Aim:
Please carry on the session recap of the Manageability and Monitoring talk, picking up right after its final note.

Excerpt:
#IAMMEC Session Recap: Manageability and Monitoring Talk

In the afternoon I attended the Manageability and Monitoring talk by Charlie Chung and Greg Thiel and took some rough notes.

  • EX2013 – Protocols are always served from the protocol instance that is local to the active database copy
  • Best way to monitor is at the user level
    • Availability – can I access the service?
    • Latency – how is my experience?
    • Errors – am I able to accomplish what I want?
  • Scaling applications magnifies errors
  • Main goal is to reduce the alerts
  • ‘Stuff breaks and the experience does not’
  • Managed Availability Overview
    • Probes will determine if something is broke
    • Check will validate thresholds and make certain they’re within certain parameters
    • Notify will take bugs and other odd failures
    • Monitor will take data from probes/checks/notifies and apply business logic to either recover if it’s possible (i.e. restart services, etc.) or escalate to a human
  • This runs on every single box and then reports up to SCOM (if you are so inclined to utilize SCOM)

Supplied entries:

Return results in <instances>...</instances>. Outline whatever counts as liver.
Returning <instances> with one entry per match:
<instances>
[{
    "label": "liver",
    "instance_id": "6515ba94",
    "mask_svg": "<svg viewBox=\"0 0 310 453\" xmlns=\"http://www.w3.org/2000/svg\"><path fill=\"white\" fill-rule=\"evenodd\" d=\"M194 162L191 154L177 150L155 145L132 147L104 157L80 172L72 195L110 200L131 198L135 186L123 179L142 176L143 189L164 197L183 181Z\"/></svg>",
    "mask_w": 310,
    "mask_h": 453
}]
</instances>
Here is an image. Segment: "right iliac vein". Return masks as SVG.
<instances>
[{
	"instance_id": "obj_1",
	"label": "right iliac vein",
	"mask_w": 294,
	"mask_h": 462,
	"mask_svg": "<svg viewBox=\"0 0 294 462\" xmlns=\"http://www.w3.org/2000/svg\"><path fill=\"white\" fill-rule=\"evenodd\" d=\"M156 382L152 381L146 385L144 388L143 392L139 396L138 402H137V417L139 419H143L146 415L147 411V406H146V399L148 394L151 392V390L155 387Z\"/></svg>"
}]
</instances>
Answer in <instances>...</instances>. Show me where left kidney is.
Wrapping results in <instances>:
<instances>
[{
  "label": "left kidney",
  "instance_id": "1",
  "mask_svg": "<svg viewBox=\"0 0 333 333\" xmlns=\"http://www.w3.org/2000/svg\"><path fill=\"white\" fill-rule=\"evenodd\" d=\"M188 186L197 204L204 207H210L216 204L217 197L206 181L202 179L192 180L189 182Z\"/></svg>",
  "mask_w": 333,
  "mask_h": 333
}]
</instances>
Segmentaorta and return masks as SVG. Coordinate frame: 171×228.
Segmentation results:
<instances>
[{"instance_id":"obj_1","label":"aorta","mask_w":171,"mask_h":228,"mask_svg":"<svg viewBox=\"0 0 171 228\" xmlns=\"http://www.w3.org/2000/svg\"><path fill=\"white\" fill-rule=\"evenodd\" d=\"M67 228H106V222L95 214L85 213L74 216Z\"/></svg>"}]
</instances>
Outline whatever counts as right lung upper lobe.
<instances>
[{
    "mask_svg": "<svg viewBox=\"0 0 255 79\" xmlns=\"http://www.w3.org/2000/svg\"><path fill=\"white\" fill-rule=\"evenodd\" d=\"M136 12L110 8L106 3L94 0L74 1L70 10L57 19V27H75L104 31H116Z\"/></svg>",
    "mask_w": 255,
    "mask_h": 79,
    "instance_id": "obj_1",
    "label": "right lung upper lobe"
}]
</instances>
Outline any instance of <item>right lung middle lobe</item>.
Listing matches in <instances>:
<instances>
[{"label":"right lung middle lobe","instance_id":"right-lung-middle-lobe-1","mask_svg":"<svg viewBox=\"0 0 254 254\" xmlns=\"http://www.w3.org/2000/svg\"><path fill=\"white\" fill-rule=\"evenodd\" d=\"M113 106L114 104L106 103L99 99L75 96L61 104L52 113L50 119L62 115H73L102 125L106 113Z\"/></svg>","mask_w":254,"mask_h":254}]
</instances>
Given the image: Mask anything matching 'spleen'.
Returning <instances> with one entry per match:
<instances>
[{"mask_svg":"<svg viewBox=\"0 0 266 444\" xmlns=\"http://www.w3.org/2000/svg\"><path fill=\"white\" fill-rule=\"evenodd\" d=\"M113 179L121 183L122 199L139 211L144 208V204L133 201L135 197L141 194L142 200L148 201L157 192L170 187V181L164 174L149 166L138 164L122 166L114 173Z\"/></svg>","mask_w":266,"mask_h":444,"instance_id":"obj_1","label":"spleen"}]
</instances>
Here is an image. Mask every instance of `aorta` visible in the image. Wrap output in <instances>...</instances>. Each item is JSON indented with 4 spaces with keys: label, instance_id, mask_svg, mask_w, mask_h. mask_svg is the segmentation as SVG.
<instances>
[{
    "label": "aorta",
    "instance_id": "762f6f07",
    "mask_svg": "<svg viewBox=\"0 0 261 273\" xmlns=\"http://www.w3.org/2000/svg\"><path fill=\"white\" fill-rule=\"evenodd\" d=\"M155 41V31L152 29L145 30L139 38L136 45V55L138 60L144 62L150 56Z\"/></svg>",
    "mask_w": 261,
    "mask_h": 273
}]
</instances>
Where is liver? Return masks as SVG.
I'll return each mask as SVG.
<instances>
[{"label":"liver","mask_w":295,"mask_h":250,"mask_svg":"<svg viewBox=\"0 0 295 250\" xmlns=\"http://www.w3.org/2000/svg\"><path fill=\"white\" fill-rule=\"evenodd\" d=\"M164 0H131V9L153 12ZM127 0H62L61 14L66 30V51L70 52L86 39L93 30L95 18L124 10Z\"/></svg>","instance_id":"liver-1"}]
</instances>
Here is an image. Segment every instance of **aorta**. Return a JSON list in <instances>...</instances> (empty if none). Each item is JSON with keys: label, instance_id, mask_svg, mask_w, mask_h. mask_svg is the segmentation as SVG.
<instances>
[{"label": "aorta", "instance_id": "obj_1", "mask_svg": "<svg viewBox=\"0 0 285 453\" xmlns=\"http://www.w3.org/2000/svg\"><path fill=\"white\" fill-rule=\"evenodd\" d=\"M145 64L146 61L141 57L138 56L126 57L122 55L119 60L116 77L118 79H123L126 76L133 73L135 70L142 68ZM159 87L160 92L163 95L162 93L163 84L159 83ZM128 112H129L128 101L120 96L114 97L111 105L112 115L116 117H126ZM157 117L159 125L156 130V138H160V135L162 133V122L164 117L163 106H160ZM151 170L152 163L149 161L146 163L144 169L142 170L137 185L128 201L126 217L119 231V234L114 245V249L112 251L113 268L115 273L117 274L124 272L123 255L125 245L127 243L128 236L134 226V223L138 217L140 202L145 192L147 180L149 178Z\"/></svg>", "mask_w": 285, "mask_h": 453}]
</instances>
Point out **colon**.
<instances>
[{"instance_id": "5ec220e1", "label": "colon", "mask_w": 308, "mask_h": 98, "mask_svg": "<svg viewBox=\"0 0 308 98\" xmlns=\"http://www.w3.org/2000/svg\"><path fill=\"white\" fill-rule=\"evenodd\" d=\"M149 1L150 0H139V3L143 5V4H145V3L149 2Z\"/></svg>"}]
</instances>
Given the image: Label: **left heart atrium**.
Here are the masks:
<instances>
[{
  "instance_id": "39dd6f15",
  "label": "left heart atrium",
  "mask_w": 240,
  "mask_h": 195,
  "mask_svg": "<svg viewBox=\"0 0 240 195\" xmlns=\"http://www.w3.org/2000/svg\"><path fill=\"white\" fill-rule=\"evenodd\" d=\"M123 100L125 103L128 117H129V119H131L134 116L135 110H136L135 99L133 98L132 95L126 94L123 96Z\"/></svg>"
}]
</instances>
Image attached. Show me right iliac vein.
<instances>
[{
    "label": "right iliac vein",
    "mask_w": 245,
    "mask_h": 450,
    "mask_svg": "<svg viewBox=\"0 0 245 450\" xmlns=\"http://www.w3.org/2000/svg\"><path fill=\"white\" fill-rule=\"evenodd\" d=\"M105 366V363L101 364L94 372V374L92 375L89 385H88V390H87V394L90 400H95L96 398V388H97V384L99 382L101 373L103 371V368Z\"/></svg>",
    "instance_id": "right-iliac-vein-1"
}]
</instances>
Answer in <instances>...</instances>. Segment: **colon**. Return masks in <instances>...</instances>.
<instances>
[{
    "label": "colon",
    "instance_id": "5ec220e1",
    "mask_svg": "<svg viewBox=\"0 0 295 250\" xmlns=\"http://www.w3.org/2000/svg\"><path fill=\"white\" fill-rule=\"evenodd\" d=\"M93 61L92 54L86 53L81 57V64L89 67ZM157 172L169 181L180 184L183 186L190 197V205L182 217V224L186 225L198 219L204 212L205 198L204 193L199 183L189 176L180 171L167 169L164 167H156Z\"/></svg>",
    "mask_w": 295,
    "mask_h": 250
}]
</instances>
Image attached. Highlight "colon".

Expected output:
Basically, the built in manageability tools that are automated are similar to SCOM – same building blocks and concepts apply, so if you’ve utilized SCOM, then you’re going to be used to how these tools operate.

And like the SCOM tools, you can also modify the defaults if needed.  However, this should rarely be needed in your production environment.  In a TEST environment, however, you really need to change the defaults, or you’ll start getting some odd issues creep up (since test labs are generally thin on resource availability).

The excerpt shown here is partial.